On the second floor of Tate is a group exhibition comprising works from the collection. Linking the institutional space of the museum to the familiar space of the home, the curatorial approach replaces a canonical narrative with a more personalised story, presenting works by Ivor Abrahams (UK), Naum Gabo (RU), Leon Ferrari (AR), Sherrie Levine (US), David Lamelas (AR), Andrew Lord (UK), Susan Hiller (US), Gabriel Orozco (MX), among others. The broad range of works selected, combined with their staging, alludes to the central role of the domestic space and its representation as subject matter for artists, as well as a tendency within the collection.
An apartment nearby houses the work of experimental television director Jef Cornelis (BE). Over the course of three decades (1963-1998), many Belgians turned on VRT, the Dutch-language Belgian public broadcast, and encountered programmes conceived by Cornelis, introducing mass audiences to contemporary art and culture. Eschewing traditional TV formats, the programmes made use of the language of art itself—sudden juxtapositions, abstract compositions, or conceptual mise-en-abyme. For A Needle Walks into a Haystack, art historians Koen Brams (BE) and Dirk Pultau (BE) have selected films by Cornelis for viewers to watch on televisions, not only introducing an audience to this important and recalcitrant figure, but also serving as a place for conversations about what television can be and how this medium can be used to document and represent art.
A solo exhibition of the work of filmmaker and photographer Sharon Lockhart (US) is presented at FACT, Liverpool’s centre for film and new media.

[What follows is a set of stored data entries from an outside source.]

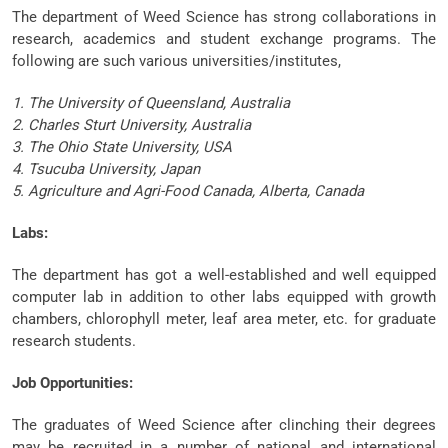
The department of Weed Science has strong collaborations in
research, academics and student exchange programs. The
following are such various universities/institutes,
1. The University of Queensland, Australia
2. Charles Sturt University, Australia
3. The Ohio State University, USA
4. Tsucuba University, Japan
5. Agriculture and Agri-Food Canada, Alberta, Canada
Labs:
The department has got a well-established and well equipped
computer lab in addition to other labs equipped with growth
chambers, chlorophyll meter, leaf area meter, etc. for graduate
research students.
Job Opportunities:
The graduates of Weed Science after clinching their degrees
may be recruited in a number of national and international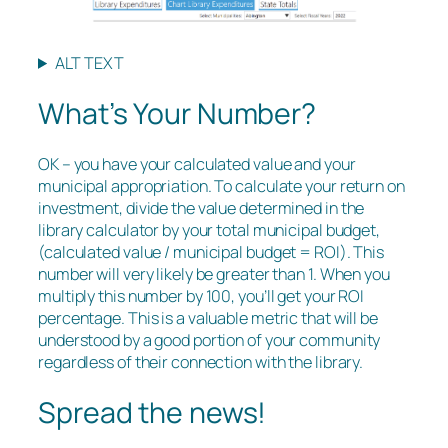
ALT TEXT
What’s Your Number?
OK – you have your calculated value and your
municipal appropriation. To calculate your return on
investment, divide the value determined in the
library calculator by your total municipal budget,
(calculated value / municipal budget = ROI). This
number will very likely be greater than 1. When you
multiply this number by 100, you’ll get your ROI
percentage. This is a valuable metric that will be
understood by a good portion of your community
regardless of their connection with the library.
Spread the news!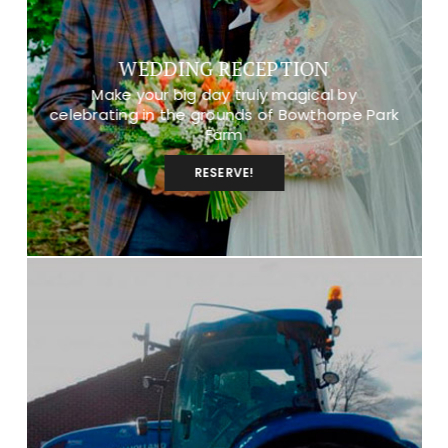
WEDDING RECEPTION
Make your big day truly magical by
celebrating in the grounds of Bowthorpe Park
Farm
RESERVE!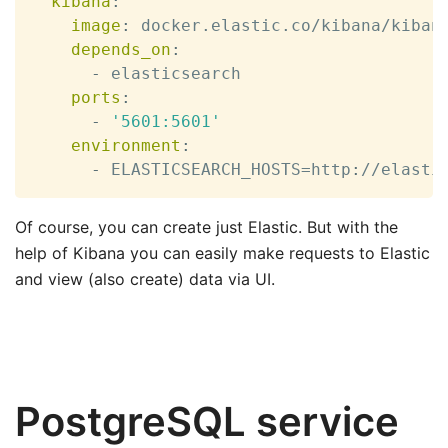
kibana
:
image
:
 docker.elastic.co/kibana/kiban
depends_on
:
-
 elasticsearch

ports
:
-
'5601:5601'
environment
:
-
 ELASTICSEARCH_HOSTS=http
:
//elasti
Of course, you can create just Elastic. But with the
help of Kibana you can easily make requests to Elastic
and view (also create) data via UI.
PostgreSQL service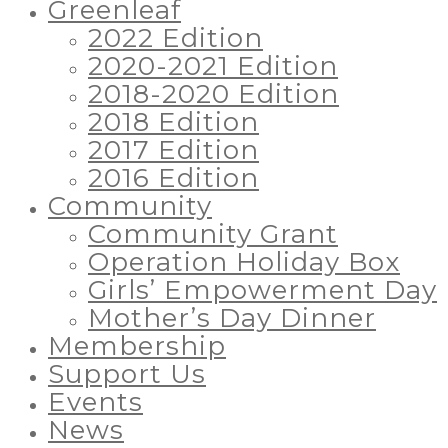
Greenleaf
2022 Edition
2020-2021 Edition
2018-2020 Edition
2018 Edition
2017 Edition
2016 Edition
Community
Community Grant
Operation Holiday Box
Girls’ Empowerment Day
Mother’s Day Dinner
Membership
Support Us
Events
News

Anchored by a new installation commissioned by Liverpool Biennial and FACT, the exhibition introduces audiences to an artist whose practice brings together ideas about childhood, as well as the politics of labour and leisure, in subtle but often unsettling ways. Lockhart is a key figure who is constantly reinventing the documentary form by questioning both its parameters and its message.

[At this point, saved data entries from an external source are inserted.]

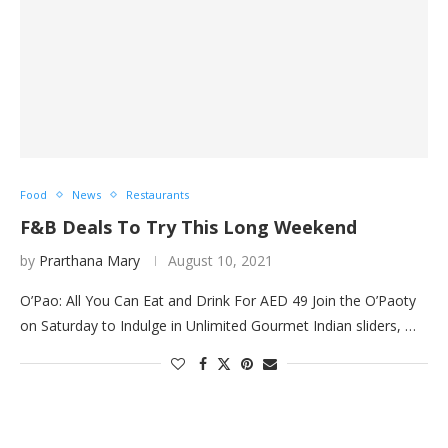
Food
News
Restaurants
F&B Deals To Try This Long Weekend
by
Prarthana Mary
August 10, 2021
O’Pao: All You Can Eat and Drink For AED 49 Join the O’Paoty
on Saturday to Indulge in Unlimited Gourmet Indian sliders, …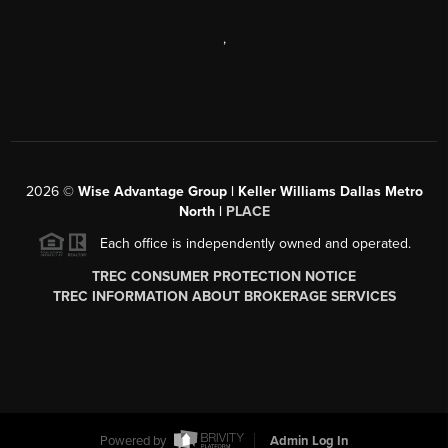
,
2026
©
Wise Advantage Group | Keller Williams Dallas Metro
North |
PLACE
Each office is independently owned and operated.
TREC CONSUMER PROTECTION NOTICE
TREC INFORMATION ABOUT BROKERAGE SERVICES
Powered by
Admin Log In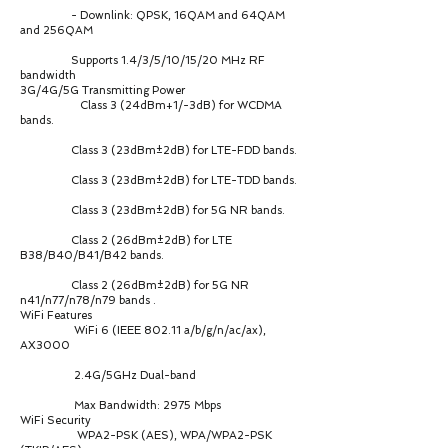
- Downlink: QPSK, 16QAM and 64QAM
and 256QAM
Supports 1.4/3/5/10/15/20 MHz RF
bandwidth
3G/4G/5G Transmitting Power
Class 3 (24dBm+1/-3dB) for WCDMA
bands.
Class 3 (23dBm±2dB) for LTE-FDD bands.
Class 3 (23dBm±2dB) for LTE-TDD bands.
Class 3 (23dBm±2dB) for 5G NR bands.
Class 2 (26dBm±2dB) for LTE
B38/B40/B41/B42 bands.
Class 2 (26dBm±2dB) for 5G NR
n41/n77/n78/n79 bands .
WiFi Features
WiFi 6 (IEEE 802.11 a/b/g/n/ac/ax),
AX3000
2.4G/5GHz Dual-band
Max Bandwidth: 2975 Mbps
WiFi Security
WPA2-PSK (AES), WPA/WPA2-PSK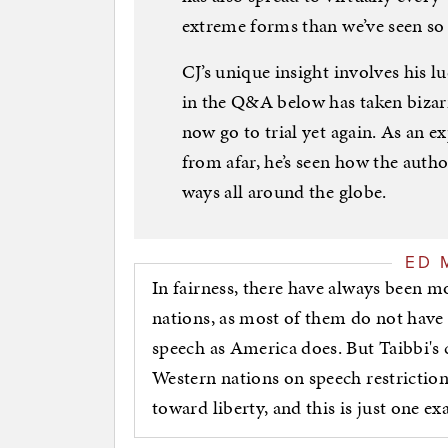
extreme forms than we’ve seen so f
CJ’s unique insight involves his l
in the Q&A below has taken bizarr
now go to trial yet again. As an 
from afar, he’s seen how the author
ways all around the globe.
ED 
In fairness, there have always been m
nations, as most of them do not have
speech as America does. But Taibbi's 
Western nations on speech restrictio
toward liberty, and this is just one e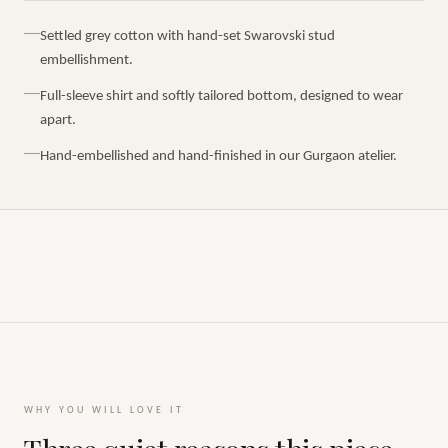
Settled grey cotton with hand-set Swarovski stud
embellishment.
Full-sleeve shirt and softly tailored bottom, designed to wear
apart.
Hand-embellished and hand-finished in our Gurgaon atelier.
WHY YOU WILL LOVE IT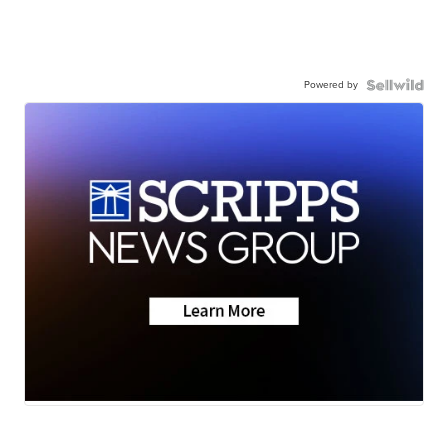
Powered by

Central to any daily experience are personal exchanges and intimate relationships. On September 19 to 21, a performative project called The Companion, conceived in collaboration with artist and writer Angie Keefer (US) takes place in various spaces around the city. The three-day event includes a combination of performances by artists including Jeremiah Day (NL/US), Kate McIntosh (BE/NZ), Hassan Khan (EG), Stine Motland (NO) with C. Spencer Yeh (TW), Young Marble Giants (UK), with improvisational contributions by Mounira al-Solh (LB/NL), Federica Buetti (IT) with Jan Verwoert (DE), Antonia Baerh (DE), Josephine Foster (US) and Victor Herrero (ES), Géraldine Geffriaud (FR), Will Holder (UK), Meiro Koizumi (JP) and Lucy Skaer (UK). The Companion is inspired by the ancient symposium form, which consisted of a long dinner party punctuated by music and improvised commentary on a subject of shared interest, and is an experimental situation where performances, actions, and ephemeral gestures take place.

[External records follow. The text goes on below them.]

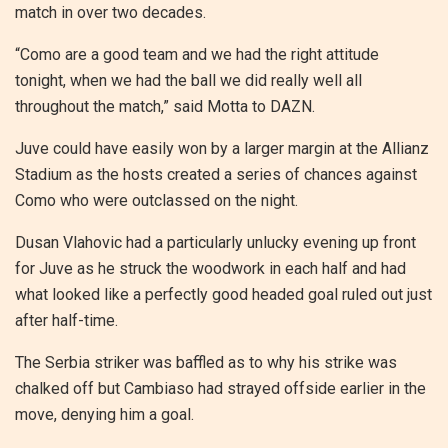
match in over two decades.
“Como are a good team and we had the right attitude
tonight, when we had the ball we did really well all
throughout the match,” said Motta to DAZN.
Juve could have easily won by a larger margin at the Allianz
Stadium as the hosts created a series of chances against
Como who were outclassed on the night.
Dusan Vlahovic had a particularly unlucky evening up front
for Juve as he struck the woodwork in each half and had
what looked like a perfectly good headed goal ruled out just
after half-time.
The Serbia striker was baffled as to why his strike was
chalked off but Cambiaso had strayed offside earlier in the
move, denying him a goal.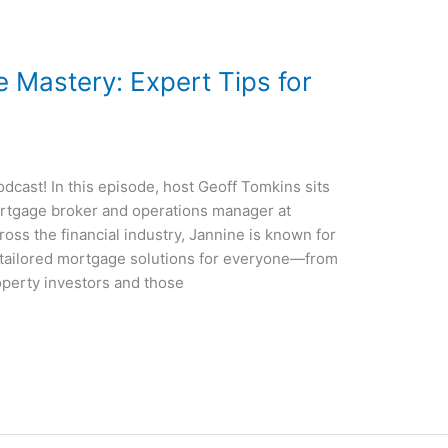
 Mastery: Expert Tips for
cast! In this episode, host Geoff Tomkins sits
rtgage broker and operations manager at
oss the financial industry, Jannine is known for
g tailored mortgage solutions for everyone—from
perty investors and those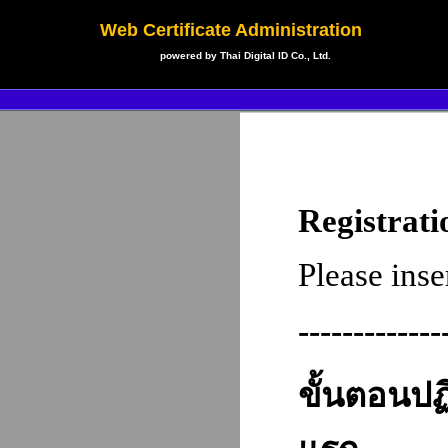
Web Certificate Administration
powered by Thai Digital ID Co., Ltd.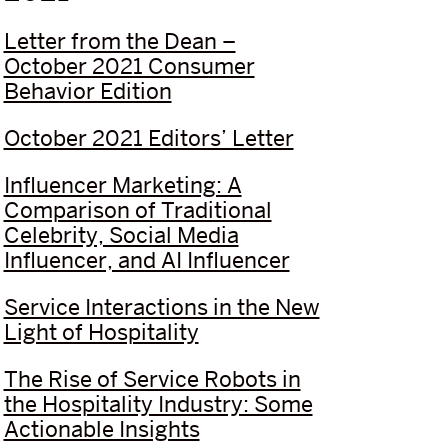
Letter from the Dean –
October 2021 Consumer
Behavior Edition
October 2021 Editors’ Letter
Influencer Marketing: A
Comparison of Traditional
Celebrity, Social Media
Influencer, and AI Influencer
Service Interactions in the New
Light of Hospitality
The Rise of Service Robots in
the Hospitality Industry: Some
Actionable Insights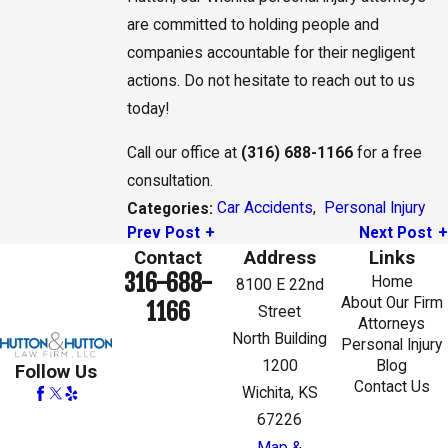
are committed to holding people and
companies accountable for their negligent
actions. Do not hesitate to reach out to us
today!
Call our office at
(316) 688-1166
for a free
consultation.
Car Accidents
,
Personal Injury
Categories:
Prev Post
Next Post
Contact
Address
Links
316-688-
Home
8100 E 22nd
About Our Firm
1166
Street
Attorneys
North Building
Personal Injury
1200
Blog
Follow Us
Contact Us
Wichita, KS
67226
Map &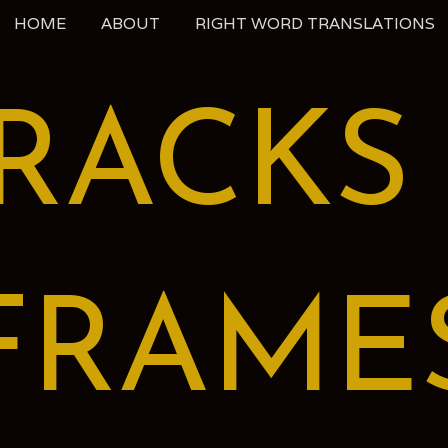
HOME
ABOUT
RIGHT WORD TRANSLATIONS
RACKS
FRAME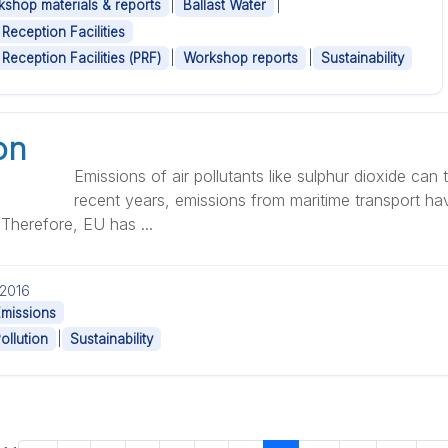
|
|
shop materials & reports
Ballast Water
 Reception Facilities
|
|
 Reception Facilities (PRF)
Workshop reports
Sustainability
on
Emissions of air pollutants like sulphur dioxide can 
recent years, emissions from maritime transport ha
. Therefore, EU has ...
.2016
Emissions
|
Pollution
Sustainability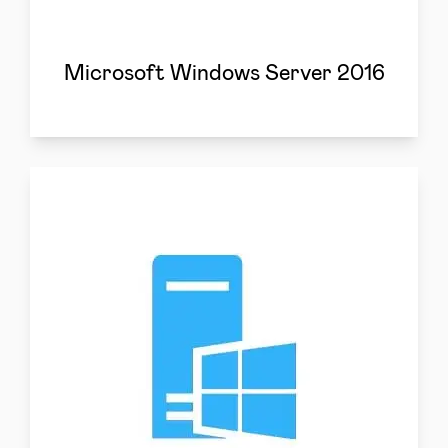
Microsoft Windows Server 2016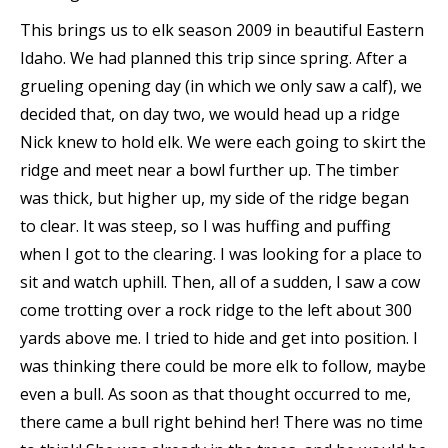
This brings us to elk season 2009 in beautiful Eastern
Idaho. We had planned this trip since spring. After a
grueling opening day (in which we only saw a calf), we
decided that, on day two, we would head up a ridge
Nick knew to hold elk. We were each going to skirt the
ridge and meet near a bowl further up. The timber
was thick, but higher up, my side of the ridge began
to clear. It was steep, so I was huffing and puffing
when I got to the clearing. I was looking for a place to
sit and watch uphill. Then, all of a sudden, I saw a cow
come trotting over a rock ridge to the left about 300
yards above me. I tried to hide and get into position. I
was thinking there could be more elk to follow, maybe
even a bull. As soon as that thought occurred to me,
there came a bull right behind her! There was no time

Co-edited with art historian Camille Pageard (FR), the book for A Needle Walks into a Haystack constitutes a site of the Biennial exhibition itself, and consists of new texts by the curators and by Keren Cytter (IS), Angie Keefer (US), Hassan Khan (EG), Karl Larsson (SE), Eileen Myles (US), Lisa Robertson (CA) and Matthew Stadler (US), amongst others, with drawings by Abraham Cruzvillegas (MX). The book extends the exhibition to the written word, locating a similar spirit in the work of cultural critics, novelists, philosophers, poets, and others.